Iran's national soccer team has received US visas to participate in next week's World Cup, which the United States co-hosts with Mexico and Canada, the White House told Reuters, BTA reported.
The Iranians, who are in Group G with Belgium, Egypt and New Zealand, were granted access to US territory just 10 days before their first match in Los Angeles, California. Reuters recalls that tensions have arisen over the Iranian soccer team's US visas in the context of the US war with Iran.
Iranian Ambassador to Mexico Abolfazl Pasandideh said last night that his compatriots on the national soccer team had not yet received visas, but according to the White House, this happened overnight, Reuters specifies.

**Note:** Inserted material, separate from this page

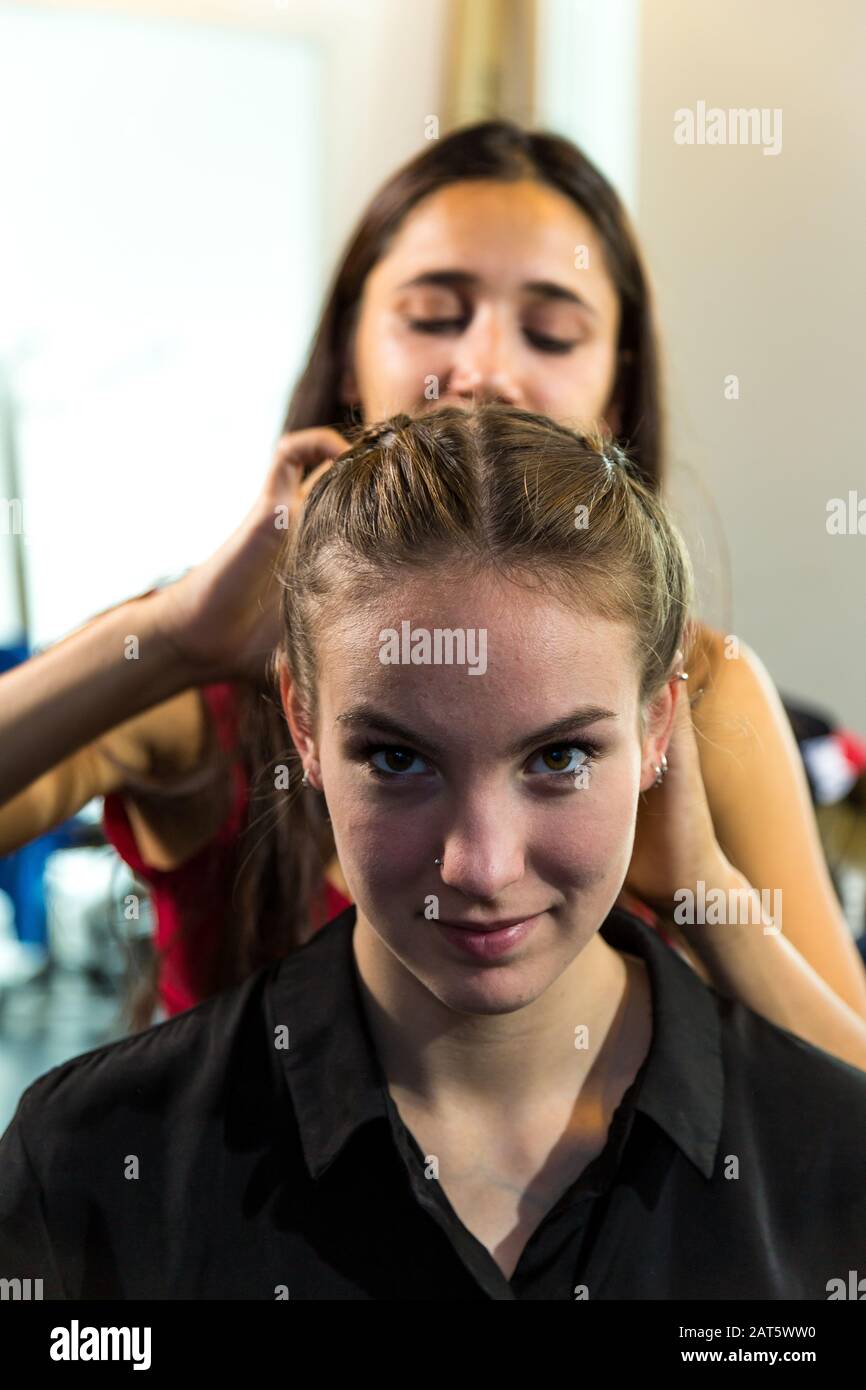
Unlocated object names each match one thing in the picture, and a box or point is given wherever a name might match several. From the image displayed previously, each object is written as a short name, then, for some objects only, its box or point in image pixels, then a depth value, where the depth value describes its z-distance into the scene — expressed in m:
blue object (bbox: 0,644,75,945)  1.03
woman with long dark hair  0.80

Tehran changed the team's base, planned for the US state of Arizona, to a location in Tijuana, Mexico, due to visa problems and a spreading public opinion in Iran that the team's presence on American territory should be minimized.
Iran's first match on the schedule is on June 15 in Los Angeles against New Zealand. The match with Belgium is in the same American metropolis, and the match with Egypt is also on American soil - in Seattle.
This is the first championship in history since the beginning of the World Cup in 1930, in which a host country hosts a team from a country with which it is at war, Reuters points out.
Secretary of State Marco Rubio told congressmen on Tuesday that the United States will not allow people associated with Iran's Islamic Revolutionary Guard Corps to be part of the Iranian soccer delegation.